Informal statistics

June 13, 2014

When you have a collection of numbers — say, the time it takes to render a web page — it's instinctive to reach for the average as a way of summarizing the data. This single number then serves to represent the whole: "the site renders in an average of 50ms".

Here's an obvious observation: any summary of numbers like this is exactly the problem of statistics and statistics is filled with more principled ways of looking at data. But statistics is also intimidating and opaque so instead let's talk about it informally.

If I told you that the average was 50ms, that statement conveys a mental image of the data: you'll intuit that it's usually around 50ms, sometimes faster, sometimes slower. You'd feel tricked (or just annoyed) if I then said that the underlying data was nine page loads at 10ms and one at 410ms. It's a trick because while the statement is true by the mathematical meaning of average, when we talk about averages we're actually conveying both the mathematical meaning and the shape of the data.

Let's make that more formal. The mental image that "average" implies is a bell curve; that is to say, a normal distribution. A normal distribution is defined by two parameters, the mean and the deviation. Rather than overwhelming you with a list of sample values, I instead told you a picture of a normal distribution by telling you the parameter(s) of it.

This is why the average is frequently useful and sometimes totally misleading. Many data sets are normally distributed, or at least symmetrically distributed around the average, and for those the picture implied by the average works. But plenty of data instead matches other distributions (for example, anything "long-tailed") and for those the average is unhelpful.

Some, when presented with this point, would cry for better statistical literacy. They'll plug data into formulas and brandish p-values and confidence intervals. That approach may be useful when everyone knows how to read those numbers but in my experience that usually isn't the case. (Frequently the formulas are applied wrong, or in circumstances where they're the wrong formula anyway.)

Instead the point I'd like to make is that there is a useful middle ground between "go read a stats textbook" and "math is hard, let's use the average". It's useful to be able to talk about data without needing to produce every last data point; if you can swoop your hands in the air and say "it looks like this" then that is still communication and it's still better than a misapplied average.

Here's an example of that distinction. Life expectancy is a statistic on the average lifetime of a human, which is currently around 80 for developed countries. But lifetimes are not normally distributed: Wikipedia says in 1600s England life expectancy was around 40 years, but that's primarily due to infant mortality; aristocrats who made it to age 21 could expect to live into their 70s, which is pretty comparable to today's numbers.

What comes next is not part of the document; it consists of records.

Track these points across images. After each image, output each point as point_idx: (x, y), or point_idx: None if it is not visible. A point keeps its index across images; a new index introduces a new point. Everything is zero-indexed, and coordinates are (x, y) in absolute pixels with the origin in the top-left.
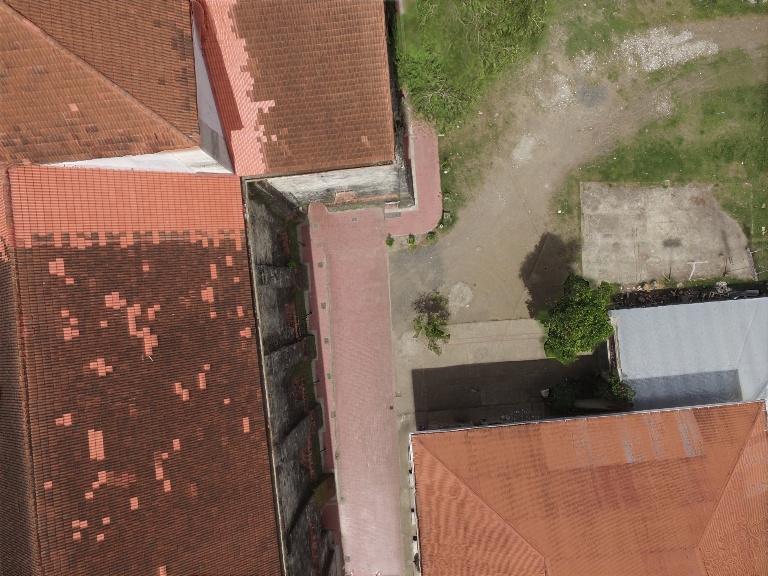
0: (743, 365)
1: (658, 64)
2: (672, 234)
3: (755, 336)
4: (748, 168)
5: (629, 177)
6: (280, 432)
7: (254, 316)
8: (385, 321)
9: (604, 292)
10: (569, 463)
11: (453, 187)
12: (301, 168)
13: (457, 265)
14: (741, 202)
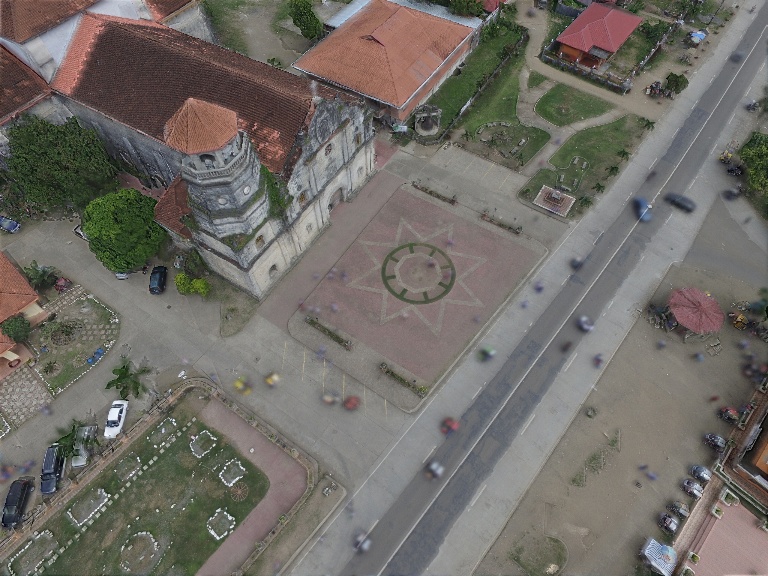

As with any data visualization — even data visualization comprised of a single number — the first step before diving into numbers and pictures is to decide which question you're asking. If you're asking "where do people live the longest?" you will pick a different metric than one attempting to measure cultural progress in health care. And going back to the website example, if the question is "Is my site slow?" then maybe quantiles are more interesting, because they lead to statements like "95% of users load it in under X milliseconds".